The phylogenetic study indicated for the first time that Pseudocorchorus
species were found to be members of Corchorus and shared a common ancestry
especially with C. siliquosus, a species endemic to tropical America, and C.
depressus, which is common to Africa and Asia. The monophyly of
Corchorus/Pseudocorchorus seems, therefore, in accord with the overall very high
morphological and anatomical similarities between both taxa. Thus, inclusion of the
six Pseudocorchorus species into Corchorus might be appropriate. Nevertheless, I
do not suggest a new formal classification of Corchorus/Pseudocorchorus, as
additional molecular markers should be used to clarify the phylogenetic position of
the taxa before taxonomic changes are made.

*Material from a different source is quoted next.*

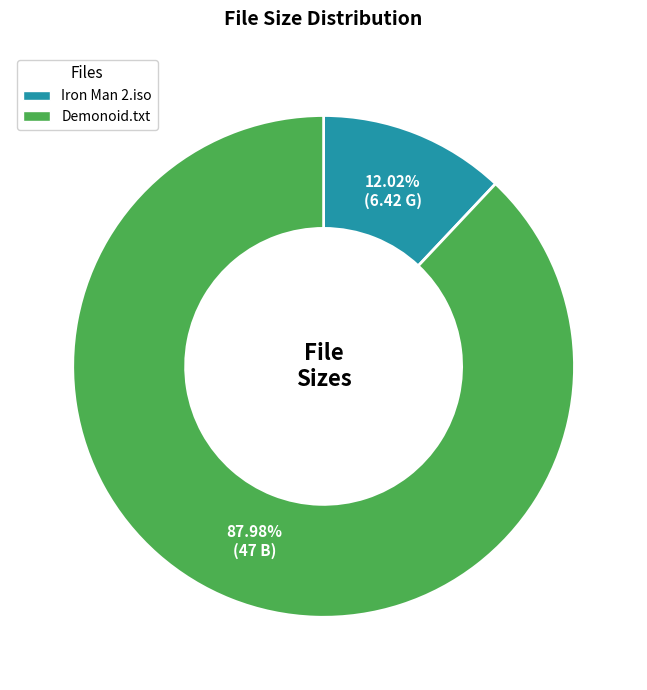

To the nearest percent, what is the difference between the largest and smallest slice percentages?

76%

Flow cytometric investigation of genome size variation in C. olitorius resulted in
a 2C nuclear DNA content from 0.882 ± 0.004 pg to 0.942 ± 0.004 pg, with a mean of
0.918 ± 0.011 pg. The mean genome size variation in C. olitorius accessions from
Africa was higher than in Asia. Genome size was positively correlated to seed
surface area and growing elevation, and negatively to days to flowering. The
estimated genome size of C. olitorius (449 Mbp) and C. capsularis (392 Mbp) is
smaller than that of many of the cultivated crops and is closer to rice, indicating a
general advantage for any efforts into genomics or sequencing approaches of these
For Corchorus olitorius, genetic diversity and relationships in worldwide
collections was also investigated based on molecular (AFLP) and morphological
methods. Both methods showed similar results. High level of morphological variation,
gene diversity, percent polymorphism, and number of private fragments were
detected in African populations, and the neighbor-joining analysis in the AFLP study
showed Asian materials to be nested within the African accessions, supporting that
Africa is the center of origin for C. olitorius. The high genetic relationship of Asian
materials with those from North and East Africa might therefore indicate a possible
route for the dispersal and spread of C. olitorius out of Africa into Asia.